8 Passengers Child Abuse Case Spurs Utah Lawmaker's Call for Stricter Oversight of Life Coaches

Nov 29, 2023, 12:00 PM

The child abuse case involving Ruby Franke and Jodi Hildebrandt has prompted Senator David Hinkins to advocate for enhanced oversight of life coaches across Utah. Hinkins believes that the state must take a more proactive role in regulating this industry to protect families and individuals seeking guidance.
 The impetus for Hinkins' call for action came from Ruby Franke's estranged husband, Kevin, who approached the lawmaker, urging him to investigate the qualifications required to become a life coach. Shockingly, Hinkins discovered that there are no mandatory qualifications, creating a concern that unqualified life coaches may be adversely affecting families for an extended period.
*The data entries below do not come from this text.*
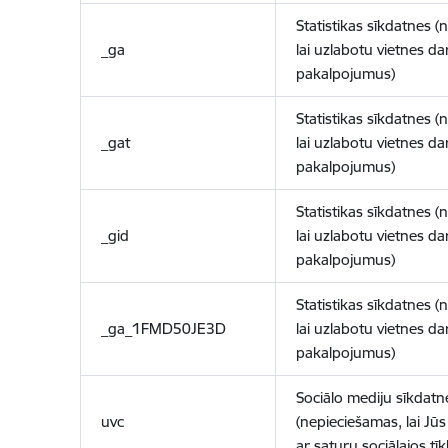
Statistikas sīkdatnes (
_ga
lai uzlabotu vietnes d
pakalpojumus)
Statistikas sīkdatnes (
_gat
lai uzlabotu vietnes d
pakalpojumus)
Statistikas sīkdatnes (
_gid
lai uzlabotu vietnes d
pakalpojumus)
Statistikas sīkdatnes (
_ga_1FMD50JE3D
lai uzlabotu vietnes d
pakalpojumus)
Sociālo mediju sīkdatn
uvc
(nepieciešamas, lai Jūs 
ar saturu sociālajos tīk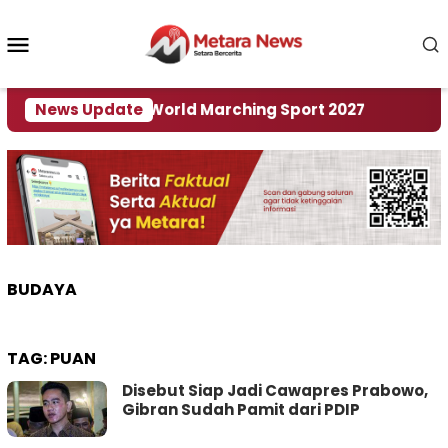
Loncat
ke
Menu
konten
Mobile
 Tuan Rumah World Marching Sport 2027
News Update
‎Soal R
BUDAYA
TAG:
PUAN
Disebut Siap Jadi Cawapres Prabowo,
Gibran Sudah Pamit dari PDIP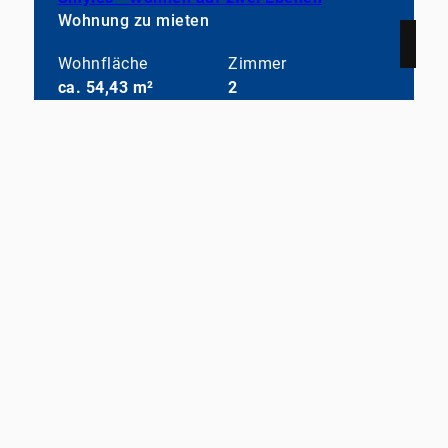
Wohnung zu mieten
Wohnfläche
Zimmer
ca. 54,43 m²
2
Kaltmiete
Mehr erfahren
1.299 €
STRATEGIS AG
Two Towers Mitte
Leipziger Straße 51, 10117 Berlin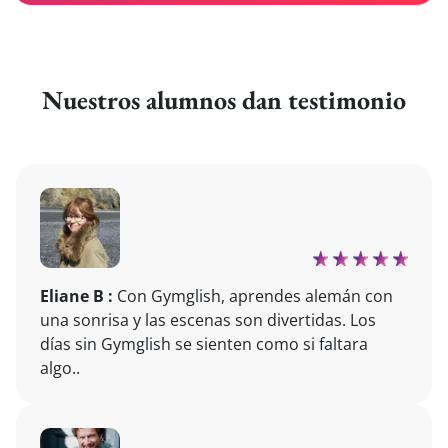
Nuestros alumnos dan testimonio
Eliane B :
Con Gymglish, aprendes alemán con
una sonrisa y las escenas son divertidas. Los
días sin Gymglish se sienten como si faltara
algo..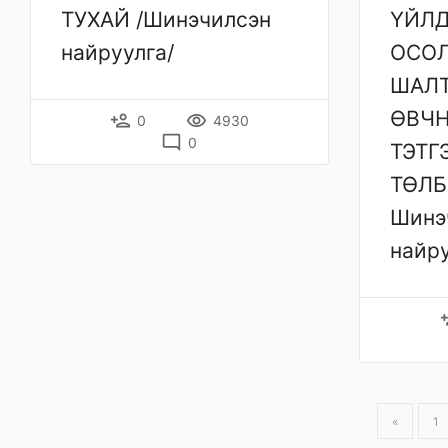
ТУХАЙ /Шинэчилсэн
ҮЙЛ
найруулга/
ОСОЛ
ШАЛТ
ӨВЧН
person_add
remove_red_eye
0
4930
mode_comment
0
ТЭТГ
ТӨЛБ
Шинэ
найру
per
«
1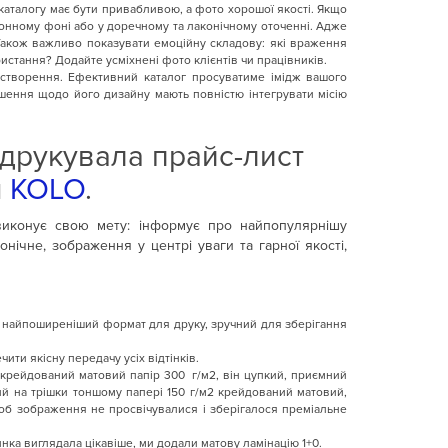
 каталогу має бути привабливою, а фото хорошої якості. Якщо
тонному фоні або у доречному та лаконічному оточенні. Адже
 Також важливо показувати емоційну складову: які враження
истання? Додайте усміхнені фото клієнтів чи працівників.
створення. Ефективний каталог просуватиме імідж вашого
рішення щодо його дизайну мають повністю інтегрувати місію
друкувала прайс-лист
я
KOLO
.
виконує свою мету: інформує про найпопулярнішу
нічне, зображення у центрі уваги та гарної якості,
це найпоширеніший формат для друку, зручний для зберігання
ти якісну передачу усіх відтінків.
 крейдований матовий папір 300 г/м2, він цупкий, приємний
ий на трішки тоншому папері 150 г/м2 крейдований матовий,
об зображення не просвічувалися і зберігалося преміальне
нка виглядала цікавіше, ми додали матову ламінацію 1+0.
 One alarming aspect highlighted by the case is the potentially misleading titles used by life coaches. The Connexions Classroom website, which remains operational, describes Ruby Franke as a "certified mental fitness trainer." Sen. Hinkins expressed concern over such titles, stating, "It's just a title that somebody could make up and makes it sound professional, when it's really probably not."
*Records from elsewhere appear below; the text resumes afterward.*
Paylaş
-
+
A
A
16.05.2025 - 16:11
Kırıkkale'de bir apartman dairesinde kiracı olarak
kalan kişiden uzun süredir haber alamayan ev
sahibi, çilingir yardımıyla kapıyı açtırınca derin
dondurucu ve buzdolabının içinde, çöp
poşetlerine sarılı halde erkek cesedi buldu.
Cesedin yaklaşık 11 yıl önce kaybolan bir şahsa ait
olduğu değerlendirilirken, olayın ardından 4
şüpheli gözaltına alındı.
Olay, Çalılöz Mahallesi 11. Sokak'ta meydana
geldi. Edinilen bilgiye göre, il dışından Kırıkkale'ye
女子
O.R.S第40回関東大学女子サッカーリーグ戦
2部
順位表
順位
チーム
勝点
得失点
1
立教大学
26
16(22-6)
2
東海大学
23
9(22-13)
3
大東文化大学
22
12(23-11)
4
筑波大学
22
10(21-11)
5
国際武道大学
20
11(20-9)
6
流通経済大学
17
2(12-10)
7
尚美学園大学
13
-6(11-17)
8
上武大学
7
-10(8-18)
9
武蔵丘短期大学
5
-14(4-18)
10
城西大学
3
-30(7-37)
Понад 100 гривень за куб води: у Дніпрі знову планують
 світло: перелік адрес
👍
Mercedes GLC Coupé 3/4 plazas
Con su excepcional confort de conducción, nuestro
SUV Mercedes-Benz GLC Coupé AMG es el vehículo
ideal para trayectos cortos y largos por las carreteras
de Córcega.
 Furthermore, while some online classes offer what they call "mental fitness training," state law currently allows individuals like Franke to use such titles without any mandatory background training or qualifications. Hinkins emphasized, "I don't think there's anything that stops her from saying that, and I don't know that she's had any background training to be that."
 Former clients of Connexions Classroom have accused Franke and company founder Jodi Hildebrandt of employing shaming tactics designed to create divisions within families. One client, Trey Warner, shared a disturbing example, where a man believed he was a danger to his family merely because he had a momentary lapse of concentration. Warner recalled, "This guy got his own apartment and separated from his family because he was a 'danger.'"
 The critical issue at hand is the lack of regulations and standards governing life coaches in Utah. Sen. Hinkins highlighted this gap, stating, "Right now, there's nothing regulating [them]. They can tell people to do anything they want, and there's no recourse." He believes that individuals professing to be life coaches should be subject to criteria to establish credibility and protect the well-being of their clients.
 Officials from the Utah Division of Professional Licensing declined an on-camera interview but sent a text response, acknowledging the absence of licensure requirements for life coaches in the state. They noted that some complaints involve former licensed behavioral health practitioners who lost their licenses and now operate as life coaches, providing services that may be illegal.
 Sen. Hinkins clarified that the bill he intends to draft is in its early stages and aims to strike a balance between providing oversight and ensuring that people can offer advice to their family members when requested. He plans to collaborate closely with the Utah Division of Professional Licensing to develop effective legislation that addresses these concerns.
 The child abuse case involving Ruby Franke and Jodi Hildebrandt has underscored the need for clearer standards and oversight within the life coaching industry, as Utah seeks to protect its residents from potentially harmful advice and practices.